START Supplied passage
A U.N. panel has expressed concern that carbon-removal technologies aren’t ready to scale. But the U.S. government is spending big bucks to support the industry.
As the carbon dioxide removal industry grows, engineered solutions such as direct air capture are getting more attention.
According to the United Nations’ Intergovernmental Panel on Climate Change, novel methods for carbon dioxide removal are now necessary to meet the Paris climate targets.
But another U.N. body, the United Nations Framework Convention on Climate Change, recently sparked controversy by concluding in draft language that “engineering-based removal activities…pose unknown environmental and social risks.” That language could have ramifications for how carbon removal gets considered in upcoming international climate negotiations.
Amid the debate over the role of carbon removal, the U.S. government is stepping up with some large investments in direct air capture hubs and research and development support for novel technologies, creating a positive signal for the market.
END Supplied passage
| Brief |
Can you revise the carbon-removal passage by giving everything from "But another U.N." down to "for the market." again, with "draft language" changed to "preliminary text"? The listing that comes next has no connection to the carbon-removal passage.
START Data provided
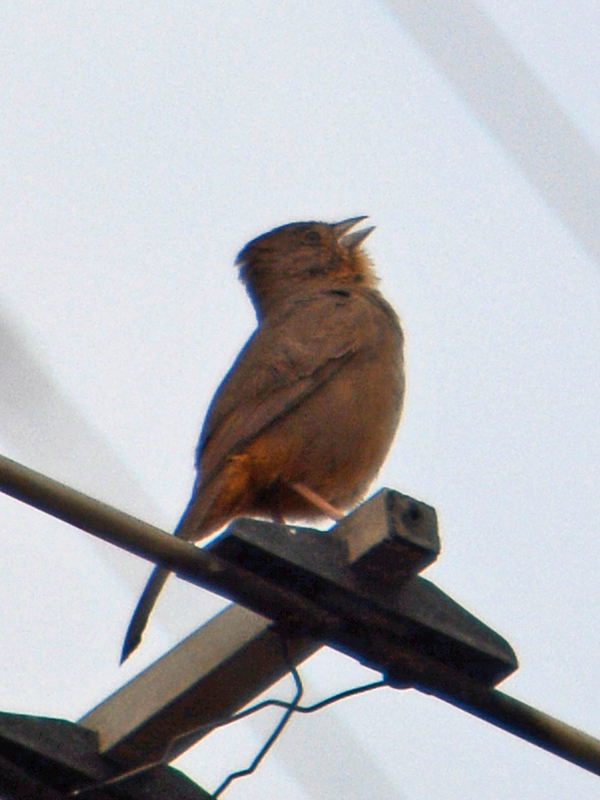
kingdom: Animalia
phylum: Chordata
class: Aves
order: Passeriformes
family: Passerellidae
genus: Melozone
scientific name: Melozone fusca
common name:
END Data provided
START Data provided
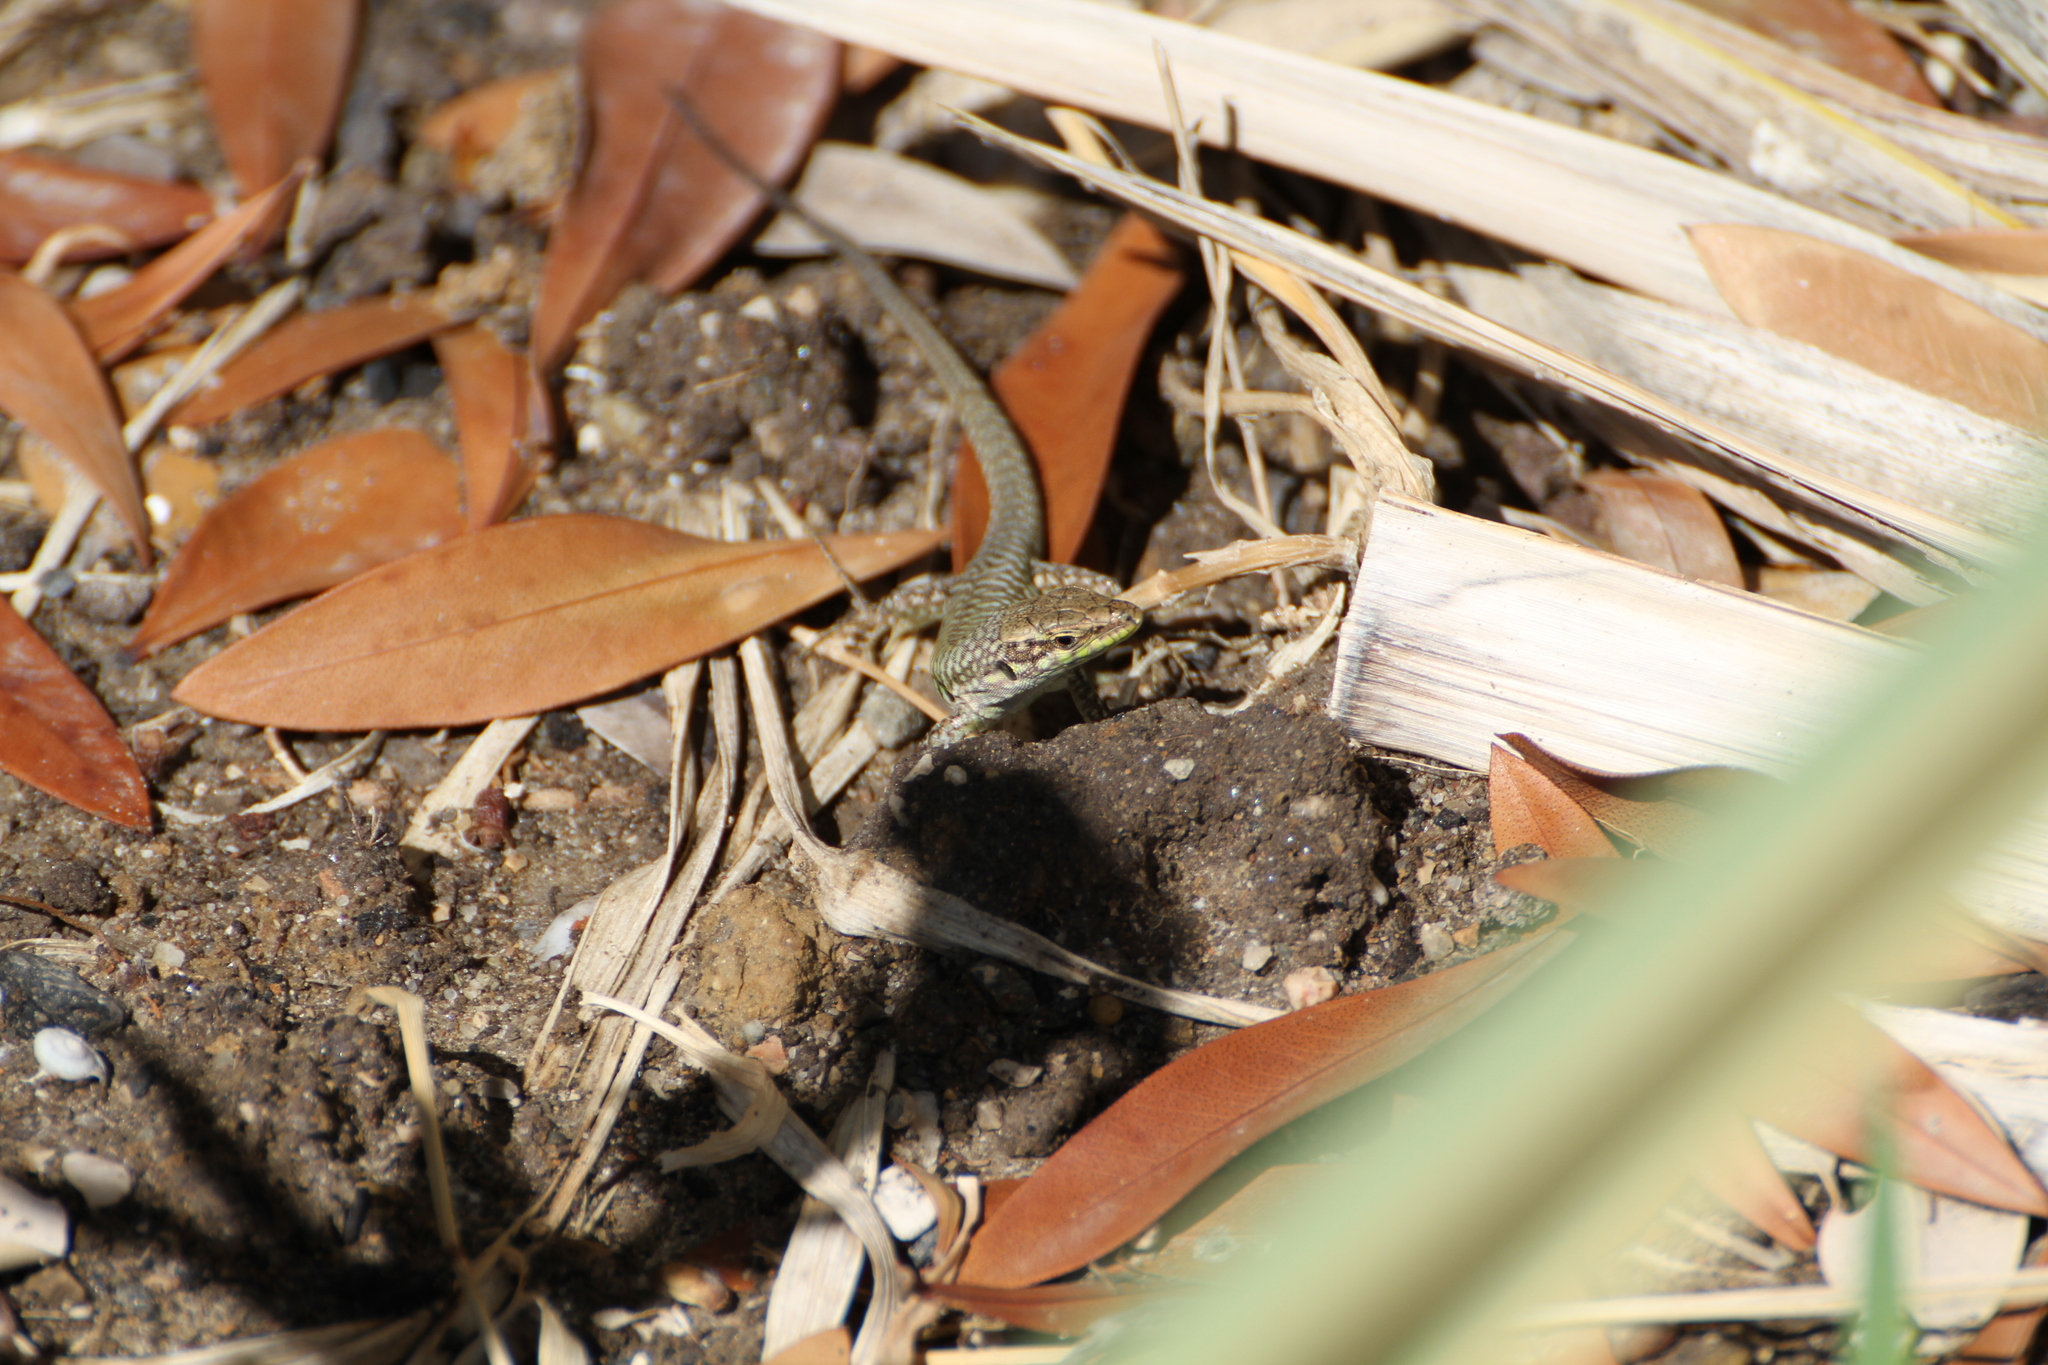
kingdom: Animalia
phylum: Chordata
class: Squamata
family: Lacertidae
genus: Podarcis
END Data provided
START Data provided
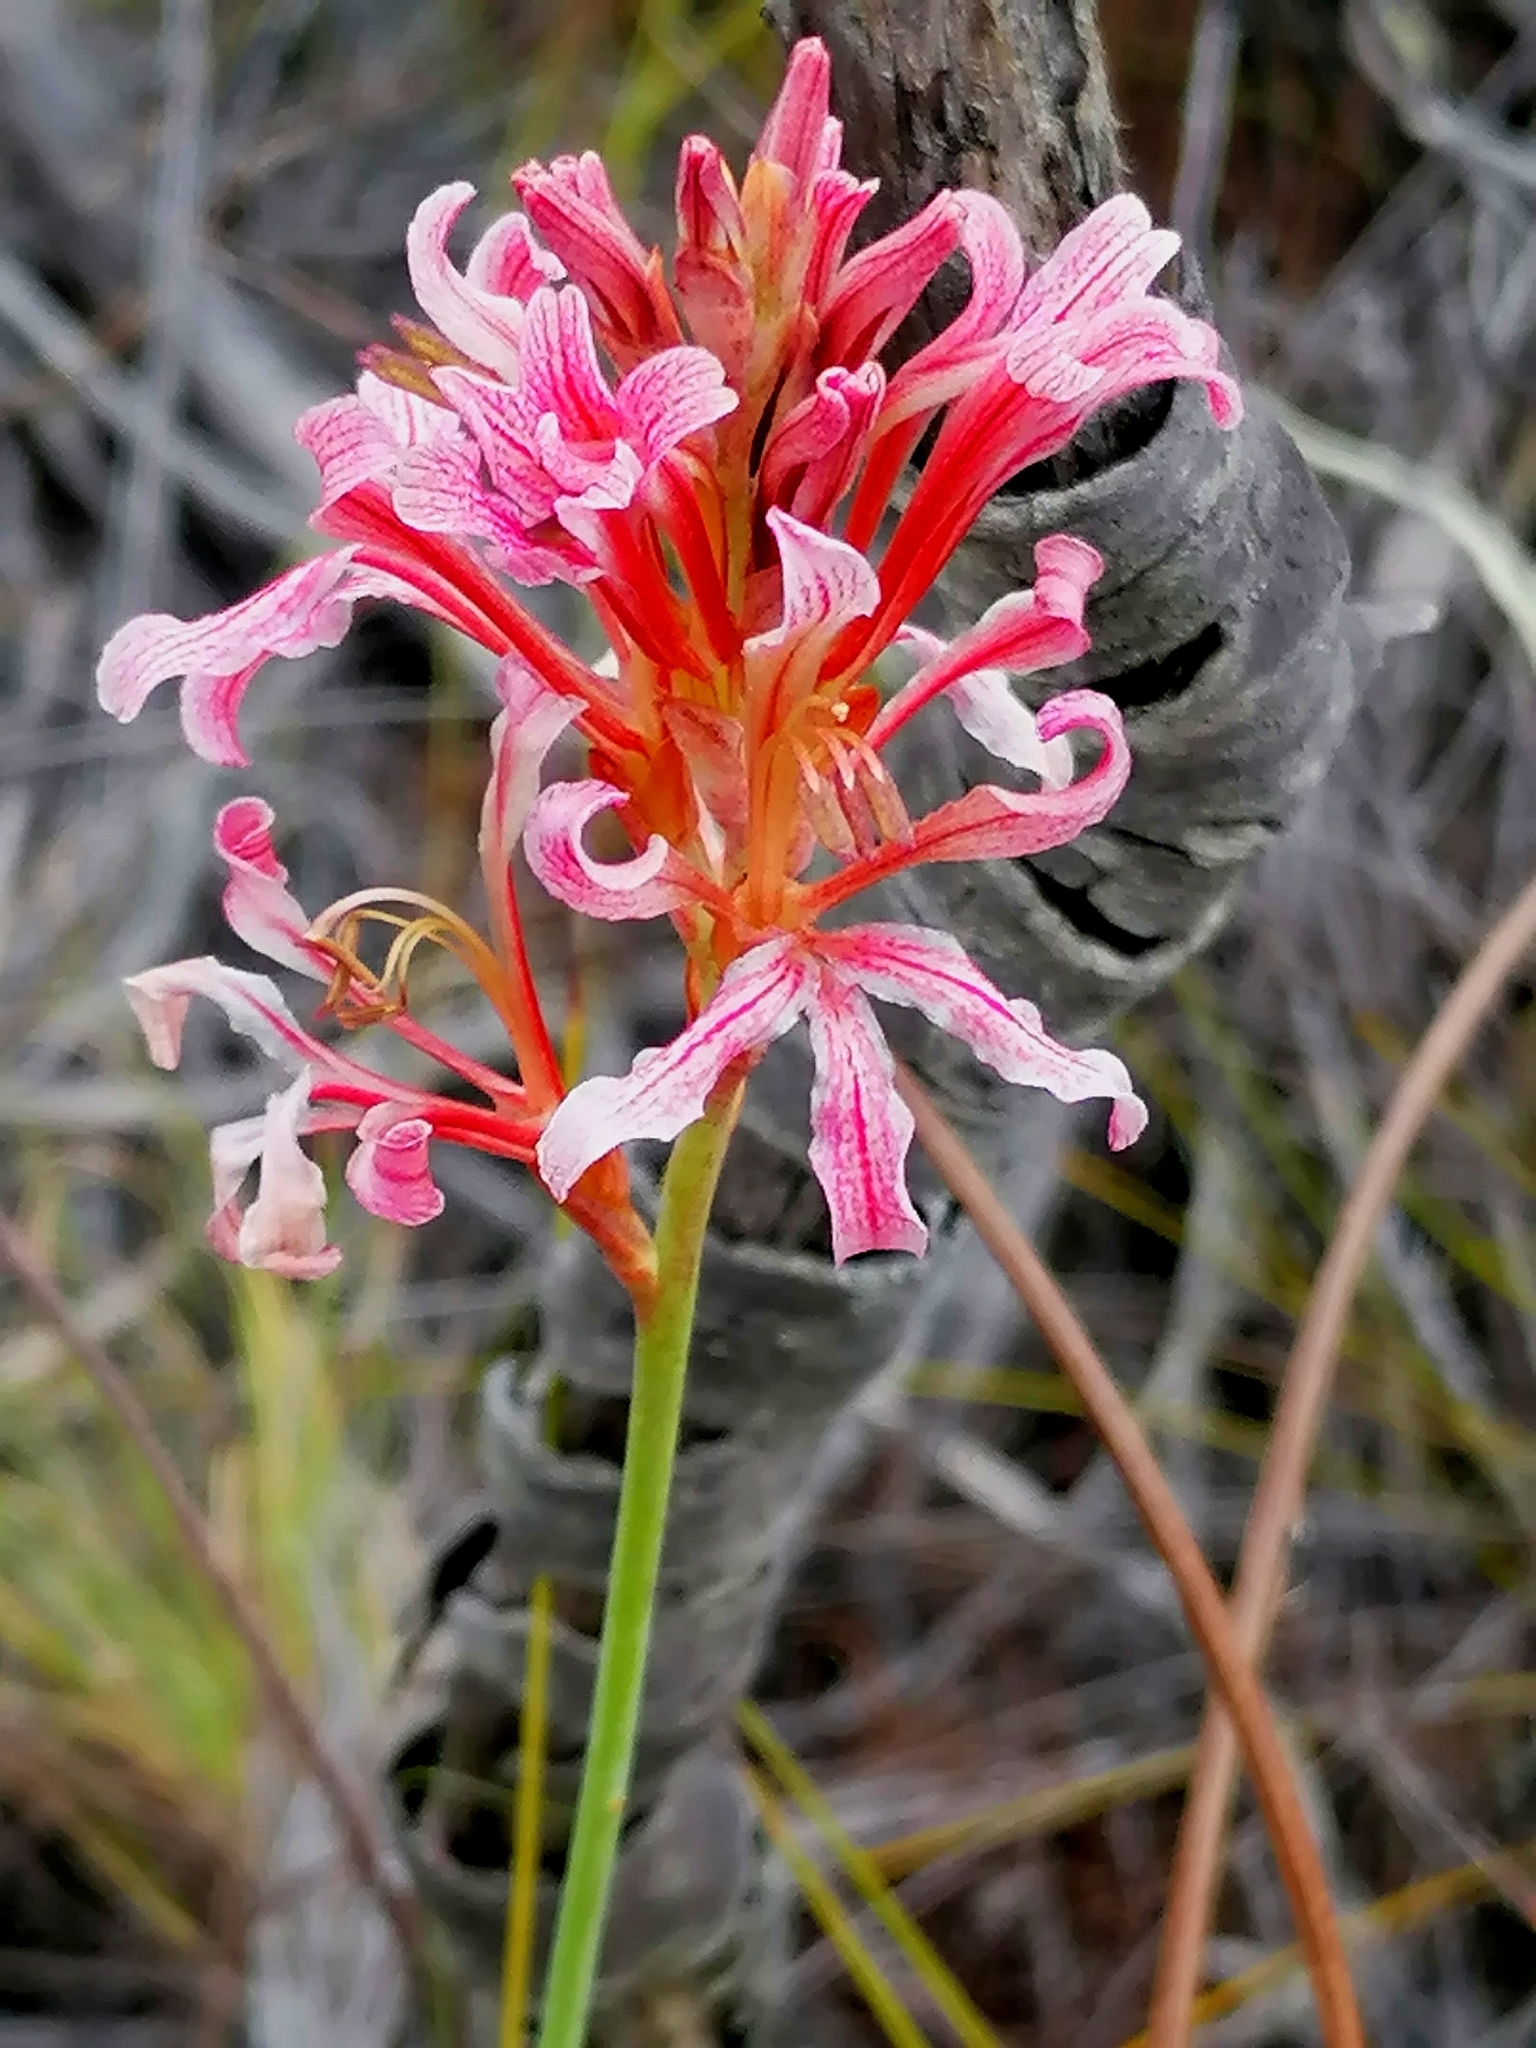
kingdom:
END Data provided
| Task solution |
But another U.N. body, the United Nations Framework Convention on Climate Change, recently sparked controversy by concluding in preliminary text that “engineering-based removal activities…pose unknown environmental and social risks.” That language could have ramifications for how carbon removal gets considered in upcoming international climate negotiations.
Amid the debate over the role of carbon removal, the U.S. government is stepping up with some large investments in direct air capture hubs and research and development support for novel technologies, creating a positive signal for the market.